Saved data entries:
-*-*-

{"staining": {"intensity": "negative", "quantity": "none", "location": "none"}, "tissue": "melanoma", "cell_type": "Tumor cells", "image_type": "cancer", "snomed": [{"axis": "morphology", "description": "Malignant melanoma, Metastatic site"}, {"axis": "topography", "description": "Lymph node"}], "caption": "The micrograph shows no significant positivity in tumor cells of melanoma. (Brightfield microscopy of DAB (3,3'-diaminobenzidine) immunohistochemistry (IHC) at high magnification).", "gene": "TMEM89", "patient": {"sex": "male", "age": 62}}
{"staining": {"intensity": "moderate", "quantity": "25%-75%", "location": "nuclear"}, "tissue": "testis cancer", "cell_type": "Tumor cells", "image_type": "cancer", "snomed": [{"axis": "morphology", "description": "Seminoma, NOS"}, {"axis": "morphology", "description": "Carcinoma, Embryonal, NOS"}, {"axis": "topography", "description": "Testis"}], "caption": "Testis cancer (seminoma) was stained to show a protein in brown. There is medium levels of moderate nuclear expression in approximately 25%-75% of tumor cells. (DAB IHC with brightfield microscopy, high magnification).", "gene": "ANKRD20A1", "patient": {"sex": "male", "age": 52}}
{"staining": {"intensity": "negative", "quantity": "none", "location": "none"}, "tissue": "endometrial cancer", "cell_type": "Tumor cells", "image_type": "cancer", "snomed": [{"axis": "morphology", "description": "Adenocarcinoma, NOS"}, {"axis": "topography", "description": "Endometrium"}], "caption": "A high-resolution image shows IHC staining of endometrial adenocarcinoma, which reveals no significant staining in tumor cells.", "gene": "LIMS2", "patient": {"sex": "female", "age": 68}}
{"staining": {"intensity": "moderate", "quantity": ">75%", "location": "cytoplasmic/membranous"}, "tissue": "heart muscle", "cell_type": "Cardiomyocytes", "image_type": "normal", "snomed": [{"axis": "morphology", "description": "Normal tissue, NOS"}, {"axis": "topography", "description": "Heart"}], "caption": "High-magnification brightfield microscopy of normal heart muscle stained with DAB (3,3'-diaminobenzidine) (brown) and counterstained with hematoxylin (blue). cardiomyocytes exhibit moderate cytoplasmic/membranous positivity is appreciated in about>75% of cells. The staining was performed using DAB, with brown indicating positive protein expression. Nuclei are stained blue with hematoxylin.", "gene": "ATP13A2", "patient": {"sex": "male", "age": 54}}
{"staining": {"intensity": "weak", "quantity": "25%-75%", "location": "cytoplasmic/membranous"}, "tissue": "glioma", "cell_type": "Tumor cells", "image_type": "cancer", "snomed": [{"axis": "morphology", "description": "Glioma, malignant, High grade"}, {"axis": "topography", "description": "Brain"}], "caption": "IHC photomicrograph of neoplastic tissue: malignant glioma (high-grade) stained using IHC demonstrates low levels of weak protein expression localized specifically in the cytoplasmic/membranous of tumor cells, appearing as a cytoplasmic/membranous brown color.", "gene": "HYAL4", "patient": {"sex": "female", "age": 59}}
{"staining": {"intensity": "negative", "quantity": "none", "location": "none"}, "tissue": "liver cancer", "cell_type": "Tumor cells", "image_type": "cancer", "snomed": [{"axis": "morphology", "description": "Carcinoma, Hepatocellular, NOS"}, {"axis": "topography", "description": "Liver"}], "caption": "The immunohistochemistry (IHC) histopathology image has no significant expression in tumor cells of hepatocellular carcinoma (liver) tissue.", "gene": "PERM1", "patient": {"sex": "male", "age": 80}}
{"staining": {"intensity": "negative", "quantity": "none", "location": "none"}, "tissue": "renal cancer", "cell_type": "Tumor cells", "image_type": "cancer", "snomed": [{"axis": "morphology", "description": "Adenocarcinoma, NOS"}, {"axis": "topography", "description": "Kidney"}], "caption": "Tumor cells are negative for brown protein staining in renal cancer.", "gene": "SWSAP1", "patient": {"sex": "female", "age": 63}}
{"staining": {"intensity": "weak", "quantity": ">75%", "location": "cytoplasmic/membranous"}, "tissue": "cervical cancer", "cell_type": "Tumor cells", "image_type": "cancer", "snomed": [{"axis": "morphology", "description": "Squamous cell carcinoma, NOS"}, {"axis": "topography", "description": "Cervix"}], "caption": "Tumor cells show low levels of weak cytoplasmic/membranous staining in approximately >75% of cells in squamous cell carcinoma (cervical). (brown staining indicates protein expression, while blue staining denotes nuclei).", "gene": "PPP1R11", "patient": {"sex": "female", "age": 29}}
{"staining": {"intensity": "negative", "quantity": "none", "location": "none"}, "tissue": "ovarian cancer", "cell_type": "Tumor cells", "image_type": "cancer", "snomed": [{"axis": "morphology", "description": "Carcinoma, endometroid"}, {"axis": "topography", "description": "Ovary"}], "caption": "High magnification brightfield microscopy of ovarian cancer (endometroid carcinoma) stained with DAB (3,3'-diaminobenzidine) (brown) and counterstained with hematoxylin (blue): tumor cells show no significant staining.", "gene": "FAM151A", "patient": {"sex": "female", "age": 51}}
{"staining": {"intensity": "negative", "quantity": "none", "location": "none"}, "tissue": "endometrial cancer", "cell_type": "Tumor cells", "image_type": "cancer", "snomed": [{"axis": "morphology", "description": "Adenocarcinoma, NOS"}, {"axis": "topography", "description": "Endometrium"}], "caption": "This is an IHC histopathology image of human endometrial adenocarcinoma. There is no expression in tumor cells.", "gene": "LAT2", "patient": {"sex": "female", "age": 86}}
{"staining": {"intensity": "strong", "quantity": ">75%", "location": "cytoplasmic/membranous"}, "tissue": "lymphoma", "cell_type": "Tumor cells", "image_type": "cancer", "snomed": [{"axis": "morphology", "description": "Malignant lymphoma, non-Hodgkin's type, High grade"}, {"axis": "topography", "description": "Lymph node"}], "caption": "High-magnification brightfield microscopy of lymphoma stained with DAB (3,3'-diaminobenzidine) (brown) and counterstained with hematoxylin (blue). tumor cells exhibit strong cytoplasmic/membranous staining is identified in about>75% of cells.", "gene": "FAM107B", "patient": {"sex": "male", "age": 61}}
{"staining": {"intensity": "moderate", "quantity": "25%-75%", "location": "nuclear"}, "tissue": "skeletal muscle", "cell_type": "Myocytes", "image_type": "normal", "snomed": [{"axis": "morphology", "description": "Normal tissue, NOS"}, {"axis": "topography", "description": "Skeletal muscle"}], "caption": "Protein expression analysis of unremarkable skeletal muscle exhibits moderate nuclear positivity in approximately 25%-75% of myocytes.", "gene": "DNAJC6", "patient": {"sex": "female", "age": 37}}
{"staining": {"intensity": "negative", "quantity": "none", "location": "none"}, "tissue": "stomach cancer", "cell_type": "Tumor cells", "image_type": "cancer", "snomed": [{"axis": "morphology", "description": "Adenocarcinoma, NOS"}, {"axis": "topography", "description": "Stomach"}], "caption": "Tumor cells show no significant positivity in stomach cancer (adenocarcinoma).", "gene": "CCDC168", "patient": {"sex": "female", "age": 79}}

-*-*-

**WHAT THE EXERCISE ASKS:** Go line by line through the data, copying each one that contains the word "histopathology".

**ANSWER BELOW:**
{"staining": {"intensity": "negative", "quantity": "none", "location": "none"}, "tissue": "liver cancer", "cell_type": "Tumor cells", "image_type": "cancer", "snomed": [{"axis": "morphology", "description": "Carcinoma, Hepatocellular, NOS"}, {"axis": "topography", "description": "Liver"}], "caption": "The immunohistochemistry (IHC) histopathology image has no significant expression in tumor cells of hepatocellular carcinoma (liver) tissue.", "gene": "PERM1", "patient": {"sex": "male", "age": 80}}
{"staining": {"intensity": "negative", "quantity": "none", "location": "none"}, "tissue": "endometrial cancer", "cell_type": "Tumor cells", "image_type": "cancer", "snomed": [{"axis": "morphology", "description": "Adenocarcinoma, NOS"}, {"axis": "topography", "description": "Endometrium"}], "caption": "This is an IHC histopathology image of human endometrial adenocarcinoma. There is no expression in tumor cells.", "gene": "LAT2", "patient": {"sex": "female", "age": 86}}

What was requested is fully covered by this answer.